Still, although Turin Brakes’ last LP may have sunk like two fat blokes playing acoustic guitars at sea (badly), the cherished melodies behind many of their tunes are surprisingly effective in front of a field of Glastonians, and far be it from us to put an unneeded dampner on proceedings, because despite not exactly being Lennon and McCartney, the Brakes have a lotta love to give.
And we’ve all still gotta lotta time for Supergrass. The cheeky-chirpy-chappies of indie yesteryear may be a bit more grown up, but their teeth are still clean and their Bowie-Stones fixation still prevails in unyielding brilliance. Always an essential festival band, The ‘Grass are well up for it and with the cherished pop of ‘Sun Hits The Sky’ and ‘Richard III’ filling the green hills, so it would seem, are the Glasto massive.

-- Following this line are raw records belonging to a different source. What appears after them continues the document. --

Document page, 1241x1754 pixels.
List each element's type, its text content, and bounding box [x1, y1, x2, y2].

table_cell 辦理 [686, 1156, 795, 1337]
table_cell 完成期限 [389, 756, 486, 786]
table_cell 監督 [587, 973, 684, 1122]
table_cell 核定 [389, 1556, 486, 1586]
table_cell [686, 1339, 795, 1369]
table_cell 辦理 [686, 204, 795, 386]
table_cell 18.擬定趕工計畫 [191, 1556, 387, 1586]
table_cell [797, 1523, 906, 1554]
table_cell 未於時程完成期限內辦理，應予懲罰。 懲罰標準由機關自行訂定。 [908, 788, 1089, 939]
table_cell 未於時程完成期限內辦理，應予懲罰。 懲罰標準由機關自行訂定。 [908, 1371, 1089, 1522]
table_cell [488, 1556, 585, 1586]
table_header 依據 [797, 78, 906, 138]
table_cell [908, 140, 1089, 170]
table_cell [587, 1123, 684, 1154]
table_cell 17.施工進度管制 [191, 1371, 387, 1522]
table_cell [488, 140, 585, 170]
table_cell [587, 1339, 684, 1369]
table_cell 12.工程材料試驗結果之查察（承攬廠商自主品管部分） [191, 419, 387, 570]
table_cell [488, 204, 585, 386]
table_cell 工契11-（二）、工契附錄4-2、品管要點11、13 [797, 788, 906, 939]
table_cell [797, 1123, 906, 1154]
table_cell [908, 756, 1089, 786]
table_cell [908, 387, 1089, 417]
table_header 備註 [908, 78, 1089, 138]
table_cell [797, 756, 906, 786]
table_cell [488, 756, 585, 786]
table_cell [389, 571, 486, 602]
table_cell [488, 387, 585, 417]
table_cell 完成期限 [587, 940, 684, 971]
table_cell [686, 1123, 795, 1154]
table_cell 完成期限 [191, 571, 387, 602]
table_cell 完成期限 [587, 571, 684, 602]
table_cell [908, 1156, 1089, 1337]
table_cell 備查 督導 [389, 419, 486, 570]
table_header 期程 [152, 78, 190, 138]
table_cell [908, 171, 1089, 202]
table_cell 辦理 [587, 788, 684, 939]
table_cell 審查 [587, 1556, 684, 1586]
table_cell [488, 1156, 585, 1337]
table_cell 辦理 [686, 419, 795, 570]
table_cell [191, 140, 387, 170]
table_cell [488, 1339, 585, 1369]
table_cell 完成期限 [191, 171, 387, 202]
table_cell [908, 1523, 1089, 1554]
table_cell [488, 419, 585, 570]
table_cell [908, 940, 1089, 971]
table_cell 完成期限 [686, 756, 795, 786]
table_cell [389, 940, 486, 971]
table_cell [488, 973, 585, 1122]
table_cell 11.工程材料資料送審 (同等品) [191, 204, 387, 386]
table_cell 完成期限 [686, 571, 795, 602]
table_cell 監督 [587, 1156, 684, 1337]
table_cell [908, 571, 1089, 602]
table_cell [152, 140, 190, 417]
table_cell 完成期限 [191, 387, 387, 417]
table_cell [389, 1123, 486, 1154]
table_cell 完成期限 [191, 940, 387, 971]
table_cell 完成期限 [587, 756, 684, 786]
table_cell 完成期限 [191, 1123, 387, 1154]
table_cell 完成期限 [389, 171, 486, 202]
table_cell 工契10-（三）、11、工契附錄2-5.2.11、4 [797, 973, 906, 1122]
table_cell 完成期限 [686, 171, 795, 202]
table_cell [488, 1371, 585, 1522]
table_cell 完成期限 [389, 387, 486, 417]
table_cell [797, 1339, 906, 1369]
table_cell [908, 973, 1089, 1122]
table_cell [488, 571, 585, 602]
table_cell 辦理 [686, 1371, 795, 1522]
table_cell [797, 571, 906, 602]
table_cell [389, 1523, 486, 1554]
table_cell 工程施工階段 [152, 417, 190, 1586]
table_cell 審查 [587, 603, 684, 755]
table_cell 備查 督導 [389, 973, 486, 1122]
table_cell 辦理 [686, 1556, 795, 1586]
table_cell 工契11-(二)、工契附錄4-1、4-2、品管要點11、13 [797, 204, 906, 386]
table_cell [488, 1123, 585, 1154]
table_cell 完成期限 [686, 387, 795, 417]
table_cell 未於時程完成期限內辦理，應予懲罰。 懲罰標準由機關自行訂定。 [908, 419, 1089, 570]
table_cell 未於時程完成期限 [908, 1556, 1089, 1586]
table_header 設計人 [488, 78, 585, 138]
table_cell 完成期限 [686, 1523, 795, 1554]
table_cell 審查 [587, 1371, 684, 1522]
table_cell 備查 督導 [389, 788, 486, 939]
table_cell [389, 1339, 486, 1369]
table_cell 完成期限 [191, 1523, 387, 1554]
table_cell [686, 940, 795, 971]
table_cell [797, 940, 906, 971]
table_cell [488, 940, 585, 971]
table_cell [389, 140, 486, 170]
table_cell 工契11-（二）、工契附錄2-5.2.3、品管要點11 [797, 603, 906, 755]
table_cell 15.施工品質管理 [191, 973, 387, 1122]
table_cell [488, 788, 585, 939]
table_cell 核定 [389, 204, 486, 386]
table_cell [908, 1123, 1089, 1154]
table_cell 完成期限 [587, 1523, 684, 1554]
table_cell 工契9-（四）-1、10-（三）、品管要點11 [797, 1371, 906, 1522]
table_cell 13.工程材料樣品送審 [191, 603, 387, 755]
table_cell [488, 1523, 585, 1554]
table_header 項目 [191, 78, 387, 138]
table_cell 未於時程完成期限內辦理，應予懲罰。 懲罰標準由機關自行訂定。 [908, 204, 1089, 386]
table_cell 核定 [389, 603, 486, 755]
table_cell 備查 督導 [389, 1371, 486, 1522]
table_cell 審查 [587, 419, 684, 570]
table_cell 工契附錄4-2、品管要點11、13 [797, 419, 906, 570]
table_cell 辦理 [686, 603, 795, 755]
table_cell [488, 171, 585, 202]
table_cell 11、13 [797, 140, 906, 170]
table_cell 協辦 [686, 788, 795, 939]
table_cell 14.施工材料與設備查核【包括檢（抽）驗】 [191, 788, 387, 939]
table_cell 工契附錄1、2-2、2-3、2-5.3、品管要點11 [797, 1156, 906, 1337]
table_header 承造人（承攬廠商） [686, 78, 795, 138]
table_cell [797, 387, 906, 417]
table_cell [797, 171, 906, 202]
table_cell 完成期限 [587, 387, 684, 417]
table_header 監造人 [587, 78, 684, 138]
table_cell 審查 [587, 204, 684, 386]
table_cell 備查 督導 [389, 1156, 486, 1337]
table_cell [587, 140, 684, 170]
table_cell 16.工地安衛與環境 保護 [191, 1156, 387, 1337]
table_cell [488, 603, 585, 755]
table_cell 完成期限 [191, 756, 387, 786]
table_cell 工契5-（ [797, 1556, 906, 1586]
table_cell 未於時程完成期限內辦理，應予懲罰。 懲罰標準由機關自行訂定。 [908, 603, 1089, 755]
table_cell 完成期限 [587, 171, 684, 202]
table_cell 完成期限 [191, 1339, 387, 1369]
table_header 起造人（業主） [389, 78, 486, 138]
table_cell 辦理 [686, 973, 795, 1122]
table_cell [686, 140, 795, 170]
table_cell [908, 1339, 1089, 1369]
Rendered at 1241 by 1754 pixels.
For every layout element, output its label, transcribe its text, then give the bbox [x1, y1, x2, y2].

The Flaming Lips then, finally seem to have come in from a lifetime in the Leftfield, bringing a bunch of lifesized furry creatures with them. With all the talk of robot battles and tunes that relive the famous Boyzone cover, ‘Father And Son’; beauty and the beards hold a crowd for monumental evening performance. It’s a wonderful mass eye-opener for their sweetly layered acoustics and dreamy experimental pop.
Spending the opening songs playing with the huge plastic suns on the front of the stage, singer Wayne Coyne could barely contain his mile wide smiles. Playing songs mostly taken from ‘Yoshimi Battles The Pink Robots’ and their career defining ‘The Soft Bulletin’ they also dedicated a cover of Pink Floyd’s ‘Breathe’ to Radiohead.